Спокойно пройти удалось только до первой подворотни. Из чернильного мрака выступила собака и дружелюбно завиляла хвостом. Геллер на ходу наклонился погладить её по голове, но неожиданно остановился. Собака, не переставая молотить воздух хвостом, тем не менее, удерживала его зубами за руку.
– Что случилось? – встревожился Володимир. – Ты меня зовешь? Очень надо? Хорошо, пойдём.
– Не ходи один, – окликнул его атаман. – Собака умна, но и её можно обмануть.
Вместе с деликатно придерживаемым зубами Геллером в переулок вступили Ивашка и Михайло. А вслед им шагнул Молчун.
Собака привела их к удивительному для каменного города зданию. Хижина, а иначе это сооружение язык не поворачивался назвать, была кое-как построена из дерева.
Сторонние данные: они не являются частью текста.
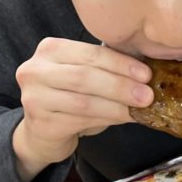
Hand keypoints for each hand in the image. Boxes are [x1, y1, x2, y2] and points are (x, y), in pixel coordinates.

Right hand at [12, 38, 153, 181]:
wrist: (41, 132)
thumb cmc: (69, 98)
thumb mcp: (84, 75)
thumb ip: (106, 69)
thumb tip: (145, 74)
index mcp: (50, 49)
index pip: (91, 53)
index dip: (120, 63)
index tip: (146, 73)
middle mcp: (35, 70)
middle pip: (85, 76)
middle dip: (120, 85)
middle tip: (147, 94)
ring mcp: (34, 98)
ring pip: (84, 101)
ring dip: (116, 105)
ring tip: (139, 108)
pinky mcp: (41, 124)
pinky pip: (80, 121)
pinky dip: (107, 119)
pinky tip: (123, 119)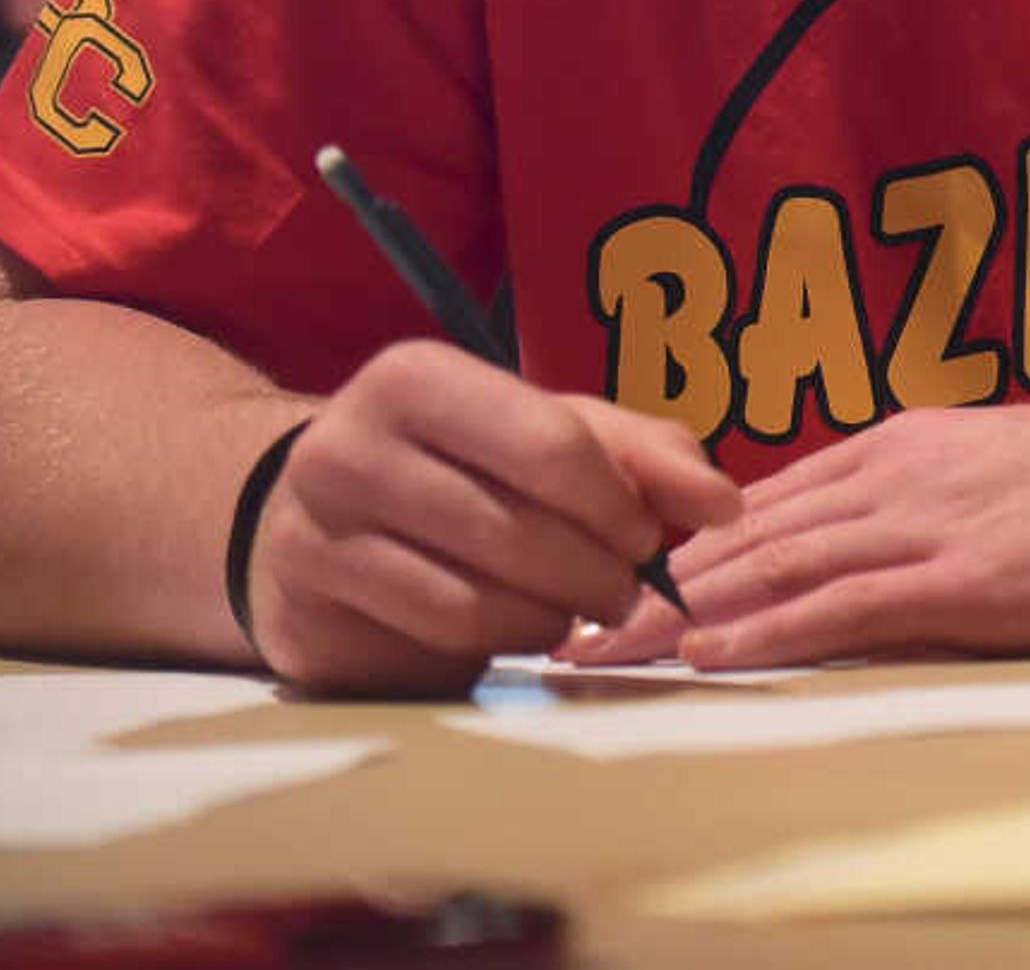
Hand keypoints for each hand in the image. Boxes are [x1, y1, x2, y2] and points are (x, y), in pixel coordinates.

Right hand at [246, 341, 741, 696]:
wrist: (311, 517)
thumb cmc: (459, 464)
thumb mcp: (548, 430)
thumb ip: (644, 455)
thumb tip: (723, 504)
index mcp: (413, 378)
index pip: (549, 445)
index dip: (618, 503)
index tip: (650, 536)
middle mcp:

Обломки кораблей смешивались в ней со старой, но еще крепкой, мебелью в причудливой гармонии. А крыша ещё помнила своё прошлое, когда она была воротами в небольшом городке, и жалобно поскрипывала под ветром, мечтая широко открыться. Сидящий на пороге седой старик, вскинул голову и посмотрел в сторону приближающихся людей.
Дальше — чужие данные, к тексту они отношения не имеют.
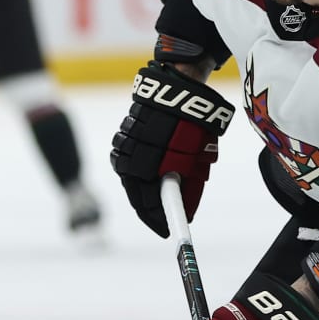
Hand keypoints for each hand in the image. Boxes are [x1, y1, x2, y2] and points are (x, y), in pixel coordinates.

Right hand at [109, 61, 234, 236]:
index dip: (159, 221)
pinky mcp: (124, 133)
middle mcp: (127, 159)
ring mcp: (123, 145)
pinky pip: (131, 161)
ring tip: (161, 197)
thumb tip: (187, 212)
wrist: (178, 88)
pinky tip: (154, 174)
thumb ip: (189, 189)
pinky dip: (143, 172)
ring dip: (146, 189)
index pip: (147, 206)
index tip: (167, 231)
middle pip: (137, 195)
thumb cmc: (191, 126)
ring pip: (133, 178)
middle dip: (151, 208)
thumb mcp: (195, 161)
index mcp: (143, 169)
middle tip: (165, 217)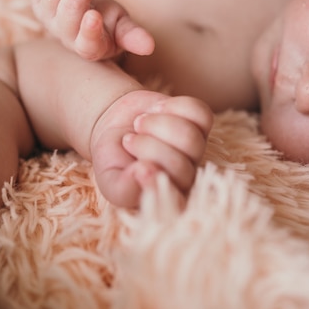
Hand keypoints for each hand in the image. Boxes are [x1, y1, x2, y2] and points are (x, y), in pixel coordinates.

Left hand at [30, 0, 154, 59]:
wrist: (87, 11)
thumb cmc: (108, 21)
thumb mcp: (124, 27)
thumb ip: (133, 35)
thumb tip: (149, 46)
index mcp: (90, 47)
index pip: (87, 42)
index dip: (89, 30)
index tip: (94, 16)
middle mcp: (64, 34)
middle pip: (70, 6)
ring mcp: (47, 17)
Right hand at [90, 90, 212, 207]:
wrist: (115, 125)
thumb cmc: (113, 158)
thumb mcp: (109, 179)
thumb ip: (123, 188)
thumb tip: (145, 174)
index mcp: (166, 198)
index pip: (177, 202)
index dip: (158, 183)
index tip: (139, 167)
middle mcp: (185, 177)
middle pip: (181, 165)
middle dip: (148, 147)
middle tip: (129, 140)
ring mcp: (195, 150)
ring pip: (191, 138)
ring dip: (158, 124)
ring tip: (140, 124)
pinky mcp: (199, 124)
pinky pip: (199, 113)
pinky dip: (174, 106)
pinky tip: (157, 110)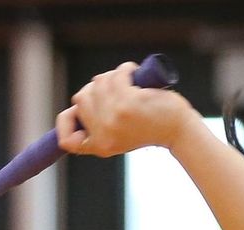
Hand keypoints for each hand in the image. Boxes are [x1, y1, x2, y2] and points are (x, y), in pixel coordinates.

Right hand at [55, 61, 201, 157]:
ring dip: (112, 76)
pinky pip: (116, 74)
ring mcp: (115, 118)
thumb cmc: (149, 128)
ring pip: (97, 83)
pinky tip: (134, 74)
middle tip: (115, 89)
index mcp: (100, 146)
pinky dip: (125, 69)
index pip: (66, 139)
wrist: (178, 130)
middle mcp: (104, 135)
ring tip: (128, 82)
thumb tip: (78, 101)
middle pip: (80, 98)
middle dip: (96, 88)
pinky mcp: (128, 102)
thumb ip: (97, 124)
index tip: (77, 111)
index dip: (66, 122)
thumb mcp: (119, 136)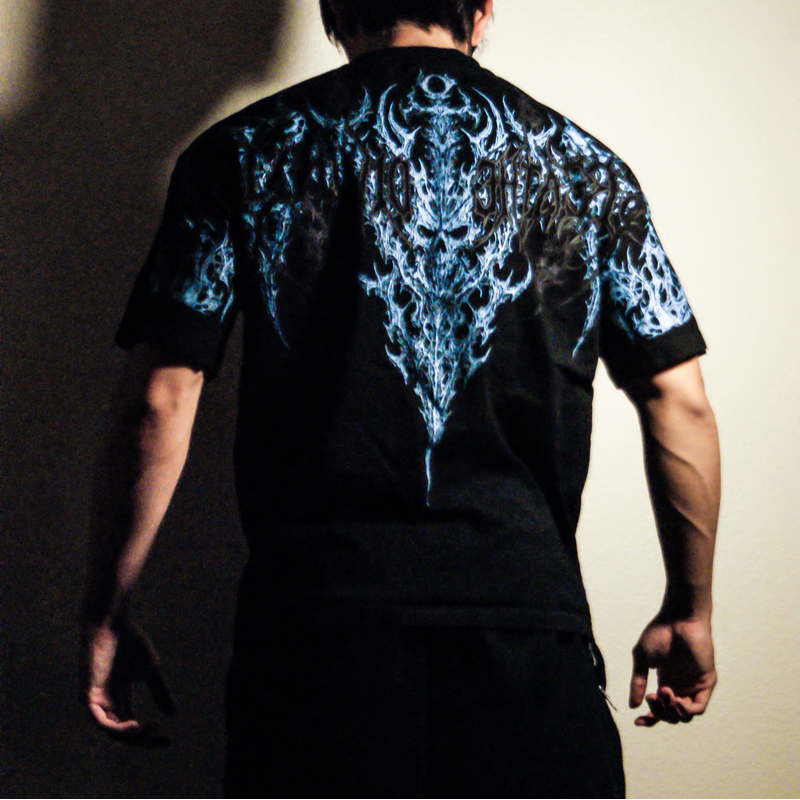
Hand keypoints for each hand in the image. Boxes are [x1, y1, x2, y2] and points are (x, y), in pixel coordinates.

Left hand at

– Кого ты привела к нам, Писташ?
Волхв присмотрелся к старику и понял, что тот слепой. Только незрячий может смотреть, не щурясь, в сторону солнца, и только давно ослепший может так уверенно повернуться в сторону еле слышных шагов. А собака на ходу потёршись об опущенную ладонь хозяина, нырнула под хижину и вскоре вылезла, таща за собой кого-то бурно протестующего. Дотащив до Геллера толстого щенка, она по-человечески вздохнула, ткнулась носом в ладонь Володимира и отступила к хозяину. Тот привычно опустил ладонь на холку и приветливо сказал:
– Хайре, незнакомцы. Прошу вас, будьте добры к этому щеночку, и он станет вам другом. Филосом можете его назвать, ведь собаки не умеют предавать.
– Благодарю тебя, человек, – поклонился Геллер и, повернувшись к печально смотревшей собаке, поклонился ещё раз. – Не грусти, мать, дети вырастают и уходят в мир. Мы слишком далеко живём, но он не будет обделен ни лаской, ни службой.
– Ты издалека, человек, – отреагировал хозяин и, склонив голову набок, будто прислушиваясь к чему-то известному только ему, продолжил. – Боги говорят, что вы торопитесь. И, к тому же, на агоре уже начали распевать воинственный гимн.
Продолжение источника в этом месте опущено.